Real-World Evidence That a Novel Diagnostic Combining Molecular Testing With Pooled Antibiotic Susceptibility Testing is Associated With Reduced Infection Severity and Lower Cost Compared With Standard Urine Culture in Patients With Complicated or Persistently Recurrent Urinary Tract Infections

Author:

Ko Dicken Shiu-Chung1ORCID,Lukacz Emily S.2ORCID,Juster Iver Allen3,Niecko Timothy4,Ashok Aparna1,Vollstedt Annah Jean5ORCID,Baunoch David6,Mathur Mohit6

Affiliation:

1. Department of Surgery, Division of Urology, Warren Alpert Medical School of Brown University, Providence, Rhode Island

2. Department of Obstetrics, Gynecology & Reproductive Sciences, University of California San Diego, La Jolla, California

3. Consulting Health Informatics, San Rafael, California

4. Timothy Niecko, Niecko Health Economics, LLC, Tierra Verde, Florida

5. Department of Urology, University of Iowa Healthcare, Iowa City, Iowa

6. Pathnostics, Irvine, California

Abstract

Purpose: Develop real-world evidence that rapid identification of uropathogens and susceptibilities improves urologic outcomes for patients with complicated or history of recurrent urinary tract infections (r/cUTIs). Standard urine culture (SUC) is slow, often missing polymicrobial infections and altered antibiotic resistance from their metabolic interactions.
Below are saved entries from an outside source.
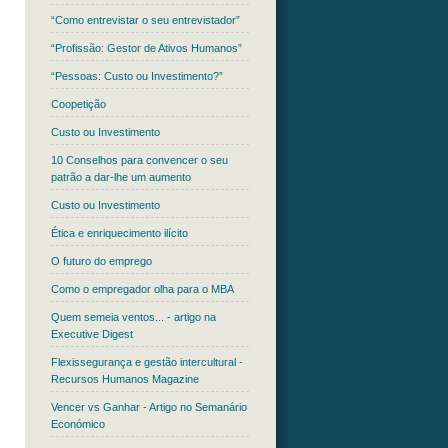
“Como entrevistar o seu entrevistador”
“Profissão: Gestor de Ativos Humanos”
“Pessoas: Custo ou Investimento?”
Coopetição
Custo ou Investimento
10 Conselhos para convencer o seu
patrão a dar-lhe um aumento
Custo ou Investimento
Ética e enriquecimento ilícito
O futuro do emprego
Como o empregador olha para o MBA
Quem semeia ventos... - artigo na
Executive Digest
Flexissegurança e gestão intercultural -
Recursos Humanos Magazine
Vencer vs Ganhar - Artigo no Semanário
Económico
Materials and Methods: We compared 1-year UTI-related health care utilization and costs for UTIs diagnosed by outpatient multiplex polymerase chain reaction/pooled antibiotic susceptibility testing (mPCR/P-AST) vs SUC among Medicare beneficiaries with r/cUTIs, using claims from a deidentified random 5% sample of beneficiaries with an index UTI in 2018 followed by 12 months during which all outpatient UTI tests were either mPCR/P-AST or SUC. Outcomes were compared between 69 individuals diagnosed using mPCR/P-AST and 678 propensity-matched individuals using SUC. Regression models modeled cost differences with 95% confidence intervals (CIs). Results: Of 1,654,548 enrollees in 2018, 11.6%, 0.06%, and 9.6% had claims for UTI, mPCR/P-AST, and SUC, respectively. The matched mPCR/P-AST and SUC cohorts were statistically equivalent at baseline. The mPCR/P-AST cohort was nonsignificantly less likely than the SUC cohort to have a postindex UTI (65.2% vs 72.0%, P = .24). Cost per subsequent UTI was significantly lower for mPCR/P-AST ($767 vs $1,303, P = .0013). Average total 1-year UTI-related cost was $501.85 (95% CI: $79.87, $562.08 P = .004) lower per mPCR/P-AST member vs SUC ($629.55 vs $1131.39). Nonoutpatient treatment accounted for 22.5% of mPCR/P-AST vs 53.4% of SUC UTI-related costs. Conclusions: In patients with r/cUTI, rapid identification of pathogens and antibiotic susceptibilities using mPCR/P-AST is associated with lower UTI-related clinical care and utilization costs compared with SUC.